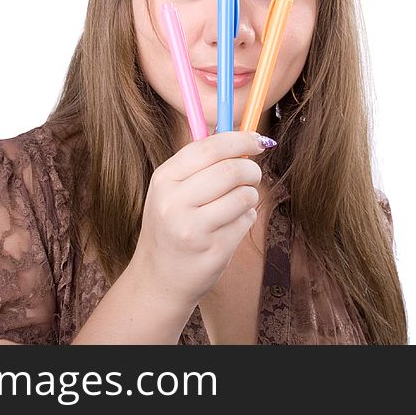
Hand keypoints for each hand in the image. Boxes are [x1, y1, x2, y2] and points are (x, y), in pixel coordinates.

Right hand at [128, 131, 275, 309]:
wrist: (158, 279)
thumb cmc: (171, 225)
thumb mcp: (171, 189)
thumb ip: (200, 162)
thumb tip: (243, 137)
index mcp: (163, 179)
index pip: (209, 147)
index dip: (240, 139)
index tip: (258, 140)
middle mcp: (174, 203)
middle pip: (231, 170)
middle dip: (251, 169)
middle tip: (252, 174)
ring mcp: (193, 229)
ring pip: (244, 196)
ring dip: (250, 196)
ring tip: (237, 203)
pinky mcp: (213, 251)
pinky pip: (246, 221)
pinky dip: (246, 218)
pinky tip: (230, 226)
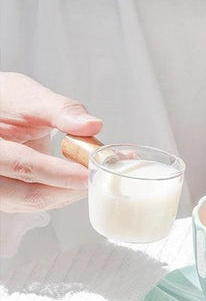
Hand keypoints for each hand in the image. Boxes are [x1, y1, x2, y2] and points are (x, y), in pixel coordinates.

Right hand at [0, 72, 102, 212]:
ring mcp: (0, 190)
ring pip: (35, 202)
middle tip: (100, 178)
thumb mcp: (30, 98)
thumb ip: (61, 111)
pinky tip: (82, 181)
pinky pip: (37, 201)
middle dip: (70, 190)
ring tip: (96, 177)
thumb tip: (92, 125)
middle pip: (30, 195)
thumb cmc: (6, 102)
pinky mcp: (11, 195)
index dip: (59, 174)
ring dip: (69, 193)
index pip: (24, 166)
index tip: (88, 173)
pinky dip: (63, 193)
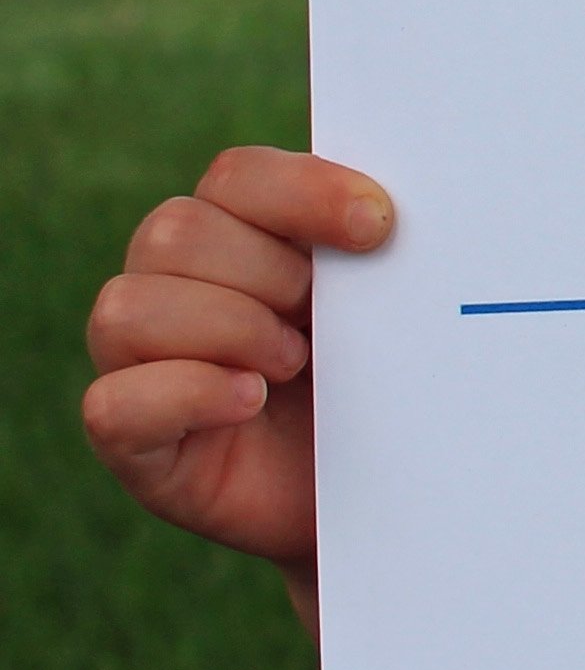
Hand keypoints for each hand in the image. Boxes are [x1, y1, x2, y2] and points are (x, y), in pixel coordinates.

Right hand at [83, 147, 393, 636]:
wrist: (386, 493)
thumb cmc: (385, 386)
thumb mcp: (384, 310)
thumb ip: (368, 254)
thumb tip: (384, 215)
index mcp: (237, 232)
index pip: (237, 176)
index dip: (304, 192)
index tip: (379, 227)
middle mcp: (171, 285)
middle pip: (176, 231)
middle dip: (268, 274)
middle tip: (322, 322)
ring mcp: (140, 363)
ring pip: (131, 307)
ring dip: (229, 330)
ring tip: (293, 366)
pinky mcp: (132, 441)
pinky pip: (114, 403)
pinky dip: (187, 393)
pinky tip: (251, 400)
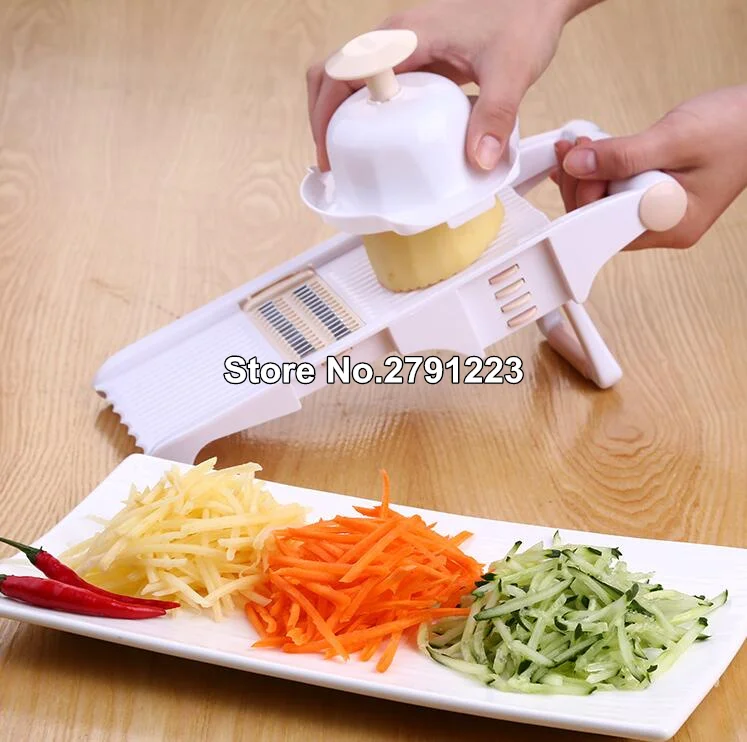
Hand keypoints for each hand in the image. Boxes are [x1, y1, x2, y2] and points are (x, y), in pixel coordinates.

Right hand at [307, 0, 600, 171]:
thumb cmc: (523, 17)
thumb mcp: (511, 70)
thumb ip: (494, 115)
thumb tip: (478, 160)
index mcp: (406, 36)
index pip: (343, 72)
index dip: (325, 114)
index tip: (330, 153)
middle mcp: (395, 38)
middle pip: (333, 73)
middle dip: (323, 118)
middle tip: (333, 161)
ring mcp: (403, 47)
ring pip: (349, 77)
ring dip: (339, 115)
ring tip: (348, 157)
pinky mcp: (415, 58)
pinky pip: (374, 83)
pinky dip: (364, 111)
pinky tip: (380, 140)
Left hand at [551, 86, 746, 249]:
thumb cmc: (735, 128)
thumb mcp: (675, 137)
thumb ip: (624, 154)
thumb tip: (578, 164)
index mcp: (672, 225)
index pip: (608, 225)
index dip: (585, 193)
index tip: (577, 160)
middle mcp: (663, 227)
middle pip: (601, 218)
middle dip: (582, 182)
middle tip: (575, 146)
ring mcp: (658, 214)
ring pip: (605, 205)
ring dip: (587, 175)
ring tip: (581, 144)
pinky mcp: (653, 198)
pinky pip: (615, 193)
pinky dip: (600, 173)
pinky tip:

Instructions to follow: For this exercise, give the listing again exactly as written, with the pictures omitted.

Exercise answer:
Hand keypoints for each hand in the image. Boxes are [x1, y1, x2, y2] and points are (x, y), in pixel coordinates.

Right hand at [128, 131, 275, 309]:
wrist: (158, 279)
thumb cmc: (171, 225)
thumb mcp: (171, 189)
thumb ip: (200, 162)
thumb tip: (243, 137)
index mcp: (163, 179)
index pip: (209, 147)
index dip: (240, 139)
index tip: (258, 140)
middle mcp: (174, 203)
middle pip: (231, 170)
middle dip: (251, 169)
middle tip: (252, 174)
ring mcp: (193, 229)
ring pip: (244, 196)
ring dip: (250, 196)
ring tip: (237, 203)
pinky mcp: (213, 251)
pinky pip: (246, 221)
pinky dip: (246, 218)
pinky tip: (230, 226)
Hand keypoints for each hand in the image. Boxes are [x1, y1, x2, y2] and points are (x, y), in pixel coordinates.

Right hand at [0, 72, 102, 212]:
ring mcp: (0, 190)
ring pip: (35, 202)
middle tip: (100, 178)
thumb mcp: (30, 98)
thumb ip: (61, 111)
pinky tip: (82, 181)
pinky pip: (37, 201)
middle dip: (70, 190)
ring tip: (96, 177)
thumb tip: (92, 125)
middle pip: (30, 195)
thumb cmc: (6, 102)
pinky mcp: (11, 195)
index dip: (59, 174)
ring dip: (69, 193)
index pip: (24, 166)
index tip: (88, 173)
pinky dip: (63, 193)
Hand keypoints for each hand in the image. Boxes are [x1, y1, x2, y2] and points are (x, y), in pixel coordinates.

Right hand at [83, 147, 393, 636]:
wrist: (386, 493)
thumb cmc: (385, 386)
thumb mcp: (384, 310)
thumb ip: (368, 254)
thumb tip: (384, 215)
index mcp: (237, 232)
index pip: (237, 176)
index dip: (304, 192)
index tip: (379, 227)
middle mcp: (171, 285)
middle pip: (176, 231)
middle dip: (268, 274)
middle tip: (322, 322)
ring mcp: (140, 363)
ring pip: (131, 307)
ring dip: (229, 330)
ring tip: (293, 366)
pinky mcp: (132, 441)
pinky pip: (114, 403)
pinky dip: (187, 393)
pinky tip: (251, 400)
Hand keypoints for each hand in the image. Boxes are [x1, y1, x2, y2] and points are (x, y), in pixel coordinates.

Right hand at [307, 0, 600, 171]:
thumb cmc: (523, 17)
thumb mcp: (511, 70)
thumb ip: (494, 115)
thumb tip: (478, 160)
index mcp: (406, 36)
index pip: (343, 72)
index dip: (325, 114)
index tip: (330, 153)
middle mcp: (395, 38)
middle pip: (333, 73)
middle dip: (323, 118)
middle tip: (333, 161)
ring mcp: (403, 47)
ring pip: (349, 77)
ring dip: (339, 115)
ring tip: (348, 157)
pinky mcp: (415, 58)
pinky pip: (374, 83)
pinky dip: (364, 111)
pinky tip: (380, 140)
Left hand at [551, 86, 746, 249]:
thumb cmc: (735, 128)
thumb mcp: (675, 137)
thumb ip: (624, 154)
thumb tip: (578, 164)
index mcp: (672, 225)
index pip: (608, 225)
index dip: (585, 193)
index tip: (577, 160)
middle mcp: (663, 227)
middle pip: (601, 218)
middle dip: (582, 182)
middle tip: (575, 146)
ring mcp: (658, 214)
ring pip: (605, 205)
ring dip: (587, 175)
ring tip: (581, 144)
pinky mcp: (653, 198)
pinky pip: (615, 193)
pinky dip: (600, 173)
pinky tip:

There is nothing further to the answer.